One Step Too Far
A RECENT consent decree between the United States Justice Department and Chevy Chase Federal Savings Bank of Maryland can't help but benefit minority neighborhoods in Washington, D.C. At issue was the bank's allegedly discriminatory mortgage patterns.
But the decree also contains a precedent-setting provision that we hope will be used sparingly in similar probes: The government has put itself in the position of dictating to a business - in this case a bank - that it will market its goods or services and set up shop in a given area. The $11 million settlement includes establishing a low-interest loan program for the minority neighborhoods in question, as well as establishing new branches in minority areas.
The Justice Department, noting the bank's lack of branches or marketing in minority areas, accused Chevy Chase of ``redlining,'' or systematically refusing to grant mortgages in particular neighborhoods. Investigators found that from 1976 to 1992, 97 percent of the bank's mortgages went to white areas. The bank counters that between 1988 and '93, it approved more than 1,600 mortgages in Washington, with 71 percent going to the minority neighborhoods in question. Yet the issue is not one merely of the number of loans to such neighborhoods, but of lending frequency when compared with loans made in predominantly white neighborhoods by applicants with similar financial profiles buying similar homes.
Chevy Chase also says that until 1987 it was prevented by law from moving into Washington. And in 1989 and '90, the Office of Thrift Supervision rejected its applications to set up a branch in a predominantly black section of the capital. This suggests that Chevy Chase's lending practices, while open to challenge, aren't sufficiently villainous to warrant the government telling it where to build branches.

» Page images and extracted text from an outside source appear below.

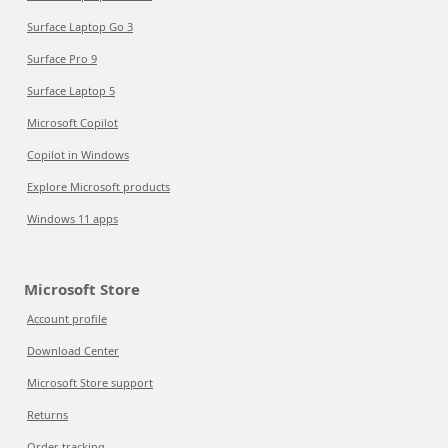
Surface Laptop Go 3
Surface Pro 9
Surface Laptop 5
Microsoft Copilot
Copilot in Windows
Explore Microsoft products
Windows 11 apps
Microsoft Store
Account profile
Download Center
Microsoft Store support
Returns
Order tracking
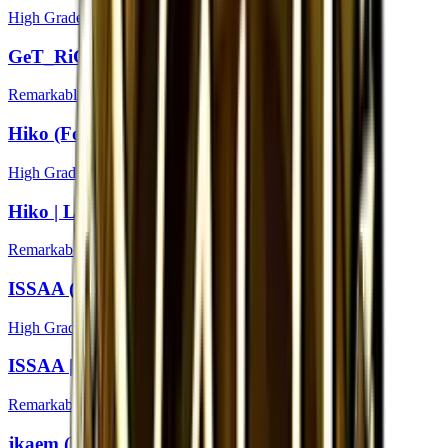
High Grade
GeT_RiGhT | London 2018
Remarkable
Hiko (Foil) | London 2018
High Grade
Hiko | London 2018
Remarkable
ISSAA (Foil) | London 2018
High Grade
ISSAA | London 2018
Remarkable
jkaem (Foil) | London 2018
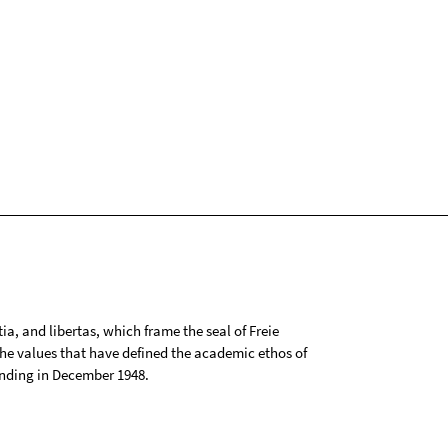
tia, and libertas, which frame the seal of Freie
 the values that have defined the academic ethos of
ounding in December 1948.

Bankers can be a conservative lot; but when dealing with minority neighborhoods, conservative business decisions often reflect impressions based on inaccurate assumptions, if not outright prejudice. The notion, for example, that demand for mortgages is too small to warrant establishing a branch is belied by the large number of mortgages in minority neighborhoods written by mortgage companies. They do the business because they actively seek it.
Redlining, as well as steering, where real estate brokers point clients to specific neighborhoods based on race, is an odious practice. Yet approaches other than mandatory branch openings exist for encouraging offending banks to serve minority neighborhoods. Officials of such banks could be required to serve for a period with grassroots housing or real estate groups in minority areas. They also could be required to assist in gathering on-the-ground data for local real-estate tax assessments in such neighborhoods.
The federal government has an obligation to aggressively enforce equal housing and lending laws. Decisions about where to locate a plant or office, however, are best left to business owners. For the government, mandating location should be a last resort.